Provided data Block Start
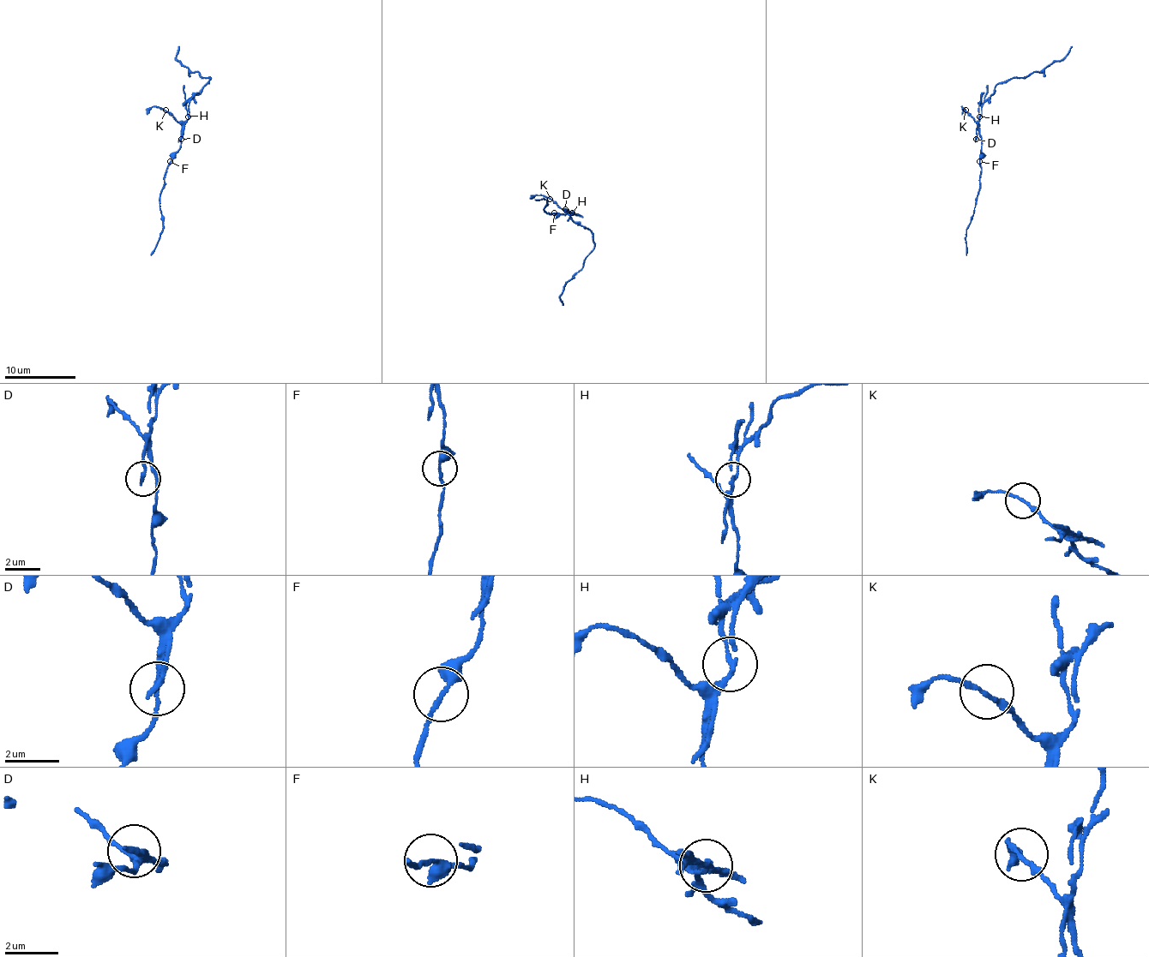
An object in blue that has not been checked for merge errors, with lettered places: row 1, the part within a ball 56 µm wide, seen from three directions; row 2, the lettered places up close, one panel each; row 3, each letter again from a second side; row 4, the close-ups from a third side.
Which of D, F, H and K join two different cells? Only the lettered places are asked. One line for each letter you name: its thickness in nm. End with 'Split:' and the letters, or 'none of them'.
Provided data Block End
Provided data Block Start
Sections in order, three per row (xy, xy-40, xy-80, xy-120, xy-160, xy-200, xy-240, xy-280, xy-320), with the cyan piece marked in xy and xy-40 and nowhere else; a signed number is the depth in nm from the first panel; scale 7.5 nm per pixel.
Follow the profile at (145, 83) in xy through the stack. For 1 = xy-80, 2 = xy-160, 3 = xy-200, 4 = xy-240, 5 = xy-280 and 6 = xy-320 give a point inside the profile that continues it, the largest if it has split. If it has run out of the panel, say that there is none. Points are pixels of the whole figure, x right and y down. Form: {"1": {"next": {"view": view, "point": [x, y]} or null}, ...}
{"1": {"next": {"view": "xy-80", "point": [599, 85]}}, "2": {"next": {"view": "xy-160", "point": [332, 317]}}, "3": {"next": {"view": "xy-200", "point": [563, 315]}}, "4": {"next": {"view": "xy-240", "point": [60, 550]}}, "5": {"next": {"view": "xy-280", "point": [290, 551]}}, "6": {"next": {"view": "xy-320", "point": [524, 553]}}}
Provided data Block End
Provided data Block Start
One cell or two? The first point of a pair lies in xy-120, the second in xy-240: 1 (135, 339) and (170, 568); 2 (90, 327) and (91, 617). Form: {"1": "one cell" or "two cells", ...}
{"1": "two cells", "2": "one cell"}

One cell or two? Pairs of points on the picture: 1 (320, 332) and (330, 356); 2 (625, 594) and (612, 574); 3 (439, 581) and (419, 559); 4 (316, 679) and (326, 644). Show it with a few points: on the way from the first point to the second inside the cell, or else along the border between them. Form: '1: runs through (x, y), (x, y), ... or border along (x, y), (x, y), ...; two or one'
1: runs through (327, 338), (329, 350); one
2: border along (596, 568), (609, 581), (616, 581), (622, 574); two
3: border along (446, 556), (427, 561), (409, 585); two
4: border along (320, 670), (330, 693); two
Provided data Block End
__Try it__. Retype exactly, and only, the lines above from the one where "An object in" occurs up to and including the one where "Which of D, F, H" occurs.

__Output below__.
An object in blue that has not been checked for merge errors, with lettered places: row 1, the part within a ball 56 µm wide, seen from three directions; row 2, the lettered places up close, one panel each; row 3, each letter again from a second side; row 4, the close-ups from a third side.
Which of D, F, H and K join two different cells? Only the lettered places are asked. One line for each letter you name: its thickness in nm. End with 'Split:' and the letters, or 'none of them'.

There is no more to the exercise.